▸ **What you should do**
Find every line in the records below that contains the word "Datenpunkte", and copy each such line.

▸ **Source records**
◇ ◇ ◇ ◇ ◇ ◇ ◇
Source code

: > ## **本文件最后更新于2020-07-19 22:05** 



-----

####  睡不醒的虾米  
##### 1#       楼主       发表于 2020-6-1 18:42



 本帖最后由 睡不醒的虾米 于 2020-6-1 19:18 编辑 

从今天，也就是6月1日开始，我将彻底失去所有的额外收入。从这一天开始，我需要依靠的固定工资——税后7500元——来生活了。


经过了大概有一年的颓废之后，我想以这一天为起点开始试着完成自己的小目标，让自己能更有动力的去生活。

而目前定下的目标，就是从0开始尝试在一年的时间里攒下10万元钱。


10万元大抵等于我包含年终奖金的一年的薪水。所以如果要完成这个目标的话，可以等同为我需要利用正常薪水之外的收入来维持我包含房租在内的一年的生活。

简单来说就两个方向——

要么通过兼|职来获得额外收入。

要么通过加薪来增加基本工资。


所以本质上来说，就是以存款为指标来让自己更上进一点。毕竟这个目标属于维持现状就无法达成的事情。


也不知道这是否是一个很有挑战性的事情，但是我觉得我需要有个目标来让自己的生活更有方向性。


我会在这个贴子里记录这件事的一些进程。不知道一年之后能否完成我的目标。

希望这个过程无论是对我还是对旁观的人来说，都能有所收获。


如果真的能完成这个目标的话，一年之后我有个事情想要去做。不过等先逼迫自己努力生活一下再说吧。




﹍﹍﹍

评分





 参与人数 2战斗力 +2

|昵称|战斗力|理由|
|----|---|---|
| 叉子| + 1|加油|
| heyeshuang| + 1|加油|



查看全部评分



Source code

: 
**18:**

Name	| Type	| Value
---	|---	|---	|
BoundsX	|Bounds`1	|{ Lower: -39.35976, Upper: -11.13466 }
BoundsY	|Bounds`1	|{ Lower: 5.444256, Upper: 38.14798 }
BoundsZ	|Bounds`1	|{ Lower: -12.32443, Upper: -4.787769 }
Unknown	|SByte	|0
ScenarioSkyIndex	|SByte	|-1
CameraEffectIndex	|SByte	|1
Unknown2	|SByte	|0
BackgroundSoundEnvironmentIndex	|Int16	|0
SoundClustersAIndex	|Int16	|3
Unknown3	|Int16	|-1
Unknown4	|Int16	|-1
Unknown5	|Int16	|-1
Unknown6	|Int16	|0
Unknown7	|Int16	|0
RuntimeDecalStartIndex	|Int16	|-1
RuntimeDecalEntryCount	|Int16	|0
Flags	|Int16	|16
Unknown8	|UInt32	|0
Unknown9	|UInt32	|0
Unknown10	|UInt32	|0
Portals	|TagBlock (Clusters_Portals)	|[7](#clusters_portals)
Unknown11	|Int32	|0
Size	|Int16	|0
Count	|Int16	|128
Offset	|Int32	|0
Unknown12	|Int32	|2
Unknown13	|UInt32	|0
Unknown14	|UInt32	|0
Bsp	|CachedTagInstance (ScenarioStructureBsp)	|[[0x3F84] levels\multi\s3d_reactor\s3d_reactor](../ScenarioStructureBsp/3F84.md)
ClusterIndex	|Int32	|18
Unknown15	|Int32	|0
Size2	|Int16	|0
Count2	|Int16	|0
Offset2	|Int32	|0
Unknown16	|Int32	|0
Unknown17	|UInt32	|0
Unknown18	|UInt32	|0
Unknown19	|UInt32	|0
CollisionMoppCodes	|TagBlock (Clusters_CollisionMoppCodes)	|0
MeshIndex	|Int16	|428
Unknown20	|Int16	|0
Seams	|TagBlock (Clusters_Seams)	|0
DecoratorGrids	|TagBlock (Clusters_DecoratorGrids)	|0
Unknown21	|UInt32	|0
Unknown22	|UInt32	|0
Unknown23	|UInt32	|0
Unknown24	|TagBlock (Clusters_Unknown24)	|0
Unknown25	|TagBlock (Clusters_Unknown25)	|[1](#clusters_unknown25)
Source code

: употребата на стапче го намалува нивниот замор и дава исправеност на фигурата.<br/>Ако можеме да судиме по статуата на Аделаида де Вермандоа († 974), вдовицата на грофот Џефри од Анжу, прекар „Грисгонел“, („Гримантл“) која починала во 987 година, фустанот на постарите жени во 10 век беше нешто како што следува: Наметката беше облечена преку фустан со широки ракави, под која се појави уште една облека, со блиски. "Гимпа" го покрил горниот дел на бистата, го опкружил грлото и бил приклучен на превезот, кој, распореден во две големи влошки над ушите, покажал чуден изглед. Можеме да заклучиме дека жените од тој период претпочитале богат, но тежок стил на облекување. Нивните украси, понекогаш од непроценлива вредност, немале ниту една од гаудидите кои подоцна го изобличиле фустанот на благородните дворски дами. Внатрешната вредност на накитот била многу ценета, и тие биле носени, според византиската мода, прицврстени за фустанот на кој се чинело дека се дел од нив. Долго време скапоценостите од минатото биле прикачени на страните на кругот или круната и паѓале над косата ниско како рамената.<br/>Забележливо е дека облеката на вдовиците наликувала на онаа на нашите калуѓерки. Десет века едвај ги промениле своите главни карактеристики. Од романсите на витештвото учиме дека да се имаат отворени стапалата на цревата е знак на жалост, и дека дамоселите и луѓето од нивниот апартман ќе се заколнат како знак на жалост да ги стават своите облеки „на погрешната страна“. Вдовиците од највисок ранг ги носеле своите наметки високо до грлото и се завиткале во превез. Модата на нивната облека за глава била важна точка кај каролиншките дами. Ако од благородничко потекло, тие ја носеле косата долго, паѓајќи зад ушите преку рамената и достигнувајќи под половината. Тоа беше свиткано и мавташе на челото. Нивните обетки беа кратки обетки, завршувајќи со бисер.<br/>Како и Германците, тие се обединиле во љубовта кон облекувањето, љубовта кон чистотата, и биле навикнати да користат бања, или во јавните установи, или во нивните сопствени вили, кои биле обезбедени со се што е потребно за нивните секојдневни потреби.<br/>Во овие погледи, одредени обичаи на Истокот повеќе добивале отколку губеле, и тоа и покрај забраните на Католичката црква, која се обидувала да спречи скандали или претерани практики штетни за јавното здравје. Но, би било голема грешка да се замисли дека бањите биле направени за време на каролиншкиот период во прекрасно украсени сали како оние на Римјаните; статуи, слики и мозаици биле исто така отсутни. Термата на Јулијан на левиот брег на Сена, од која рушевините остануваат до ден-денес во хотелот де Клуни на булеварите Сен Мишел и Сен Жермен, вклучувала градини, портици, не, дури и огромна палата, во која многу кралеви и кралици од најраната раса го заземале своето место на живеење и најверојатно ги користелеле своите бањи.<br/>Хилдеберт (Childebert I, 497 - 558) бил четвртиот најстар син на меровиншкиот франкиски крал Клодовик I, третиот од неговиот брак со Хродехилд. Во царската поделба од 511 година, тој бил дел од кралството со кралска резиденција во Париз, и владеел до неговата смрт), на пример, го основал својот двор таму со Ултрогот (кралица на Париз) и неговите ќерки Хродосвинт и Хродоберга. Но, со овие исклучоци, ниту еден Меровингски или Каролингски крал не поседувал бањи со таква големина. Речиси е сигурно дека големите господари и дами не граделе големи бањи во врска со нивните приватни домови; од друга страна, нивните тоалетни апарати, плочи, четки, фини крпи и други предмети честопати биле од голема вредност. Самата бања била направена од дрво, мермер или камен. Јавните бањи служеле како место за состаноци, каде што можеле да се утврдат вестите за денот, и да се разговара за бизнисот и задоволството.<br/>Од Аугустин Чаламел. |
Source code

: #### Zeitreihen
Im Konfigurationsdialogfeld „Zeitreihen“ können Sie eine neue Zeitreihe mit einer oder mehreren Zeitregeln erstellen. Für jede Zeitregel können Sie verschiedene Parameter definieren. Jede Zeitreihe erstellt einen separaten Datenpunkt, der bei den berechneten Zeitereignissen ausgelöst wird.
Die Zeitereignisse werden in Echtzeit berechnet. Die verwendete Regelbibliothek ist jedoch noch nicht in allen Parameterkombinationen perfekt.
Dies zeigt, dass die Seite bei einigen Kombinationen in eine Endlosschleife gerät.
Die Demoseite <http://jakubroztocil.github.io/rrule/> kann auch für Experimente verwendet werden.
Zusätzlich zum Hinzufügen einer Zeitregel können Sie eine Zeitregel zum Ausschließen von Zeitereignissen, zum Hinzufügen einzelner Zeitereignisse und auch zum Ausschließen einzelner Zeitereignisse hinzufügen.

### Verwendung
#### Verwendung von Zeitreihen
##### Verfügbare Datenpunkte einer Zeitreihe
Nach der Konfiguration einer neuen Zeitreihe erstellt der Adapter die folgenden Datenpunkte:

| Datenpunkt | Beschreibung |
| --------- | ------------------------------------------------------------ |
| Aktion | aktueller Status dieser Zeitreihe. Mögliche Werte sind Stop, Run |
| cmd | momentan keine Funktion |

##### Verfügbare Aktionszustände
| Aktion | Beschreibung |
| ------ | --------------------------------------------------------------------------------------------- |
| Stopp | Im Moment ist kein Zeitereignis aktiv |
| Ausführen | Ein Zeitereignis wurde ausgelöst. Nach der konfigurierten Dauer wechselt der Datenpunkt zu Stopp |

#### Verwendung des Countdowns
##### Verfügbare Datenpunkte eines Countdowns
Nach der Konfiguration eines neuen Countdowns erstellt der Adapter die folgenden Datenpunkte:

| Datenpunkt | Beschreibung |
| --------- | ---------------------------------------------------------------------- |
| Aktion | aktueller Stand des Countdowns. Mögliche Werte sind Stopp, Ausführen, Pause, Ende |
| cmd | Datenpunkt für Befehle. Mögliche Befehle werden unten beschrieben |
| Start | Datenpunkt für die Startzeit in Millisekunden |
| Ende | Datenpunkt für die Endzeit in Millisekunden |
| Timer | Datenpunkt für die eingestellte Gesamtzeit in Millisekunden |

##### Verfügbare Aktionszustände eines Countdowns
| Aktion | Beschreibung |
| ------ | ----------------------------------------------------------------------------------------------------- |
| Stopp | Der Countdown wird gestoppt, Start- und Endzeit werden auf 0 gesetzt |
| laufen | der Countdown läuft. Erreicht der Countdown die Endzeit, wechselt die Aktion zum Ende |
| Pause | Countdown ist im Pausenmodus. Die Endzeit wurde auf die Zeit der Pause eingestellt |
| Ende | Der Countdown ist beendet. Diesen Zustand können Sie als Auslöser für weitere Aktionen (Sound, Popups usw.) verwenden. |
◇ ◇ ◇ ◇ ◇ ◇ ◇
▸ **Reply to the task**
##### Verfügbare Datenpunkte einer Zeitreihe
Nach der Konfiguration einer neuen Zeitreihe erstellt der Adapter die folgenden Datenpunkte:
##### Verfügbare Datenpunkte eines Countdowns
Nach der Konfiguration eines neuen Countdowns erstellt der Adapter die folgenden Datenpunkte:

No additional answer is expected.